Foreign investors who wish to do business in the Philippines has two options in terms of registration. Non-Filipinos can either: (a) secure a license to do business as a foreign corporation in the Philippines; OR (b) register a foreign-owned corporation in the Philippines. A variant of option (b) is to invest in an existing Philippine company.
It is important to note that a non-Filipino is required to register with the SEC (or, for a sole proprietorship, with the Department of Trade and Industry [DTI]) only when it intends to do business in the Philippines. [See What constitutes “doing business” in the Philippines]
FOREIGN VS. DOMESTIC
It is also important to note that the distinction between a foreign corporation and a domestic corporation is based on the place of registration. A domestic company is registered in the Philippines in accordance with Philippine laws. A foreign corporation or partnership is formed, organized and existing under non-Philippine laws. A company registered in the Philippines, even if 100% owned by foreigners, is considered a domestic corporation. It is a foreign-owned domestic corporation.
A foreign-owned domestic corporation is registered just like any Philippine company, except that: (a) the documents submitted with SEC includes an application to do business under the Foreign Investment Act or Republic Act No. 7042; (b) the applicant corporation must comply with the required paid-up capital; and (c) the applicant corporation cannot engage in businesses covered by the Negative List. [See Doing Business in the Philippines: Registration Regulatory Framework for Foreign Companies]
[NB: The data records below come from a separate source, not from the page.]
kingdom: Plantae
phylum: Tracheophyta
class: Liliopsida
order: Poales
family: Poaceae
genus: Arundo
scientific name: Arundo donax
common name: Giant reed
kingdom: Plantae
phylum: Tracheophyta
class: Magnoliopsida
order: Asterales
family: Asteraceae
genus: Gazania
Nevertheless, a 100% foreign-owned corporation, even if considered a domestic company, is not considered as a Philippine national under Philippines laws. A corporation is considered a Filipino corporation if at least 60% of its capital stock outstanding and entitled to vote is owned and held by Filipino citizens.
A Negative List, also called the Foreign Investments Negative List, is a list of areas of economic activity whose foreign ownership is limited to a maximum of forty percent (40%) of the outstanding capital stock in the case of a corporation or capital in the case of partnership. [See Eleventh Foreign Investments Negative List]
Outside the Negative List, foreign investors may own 100% of a domestic corporation.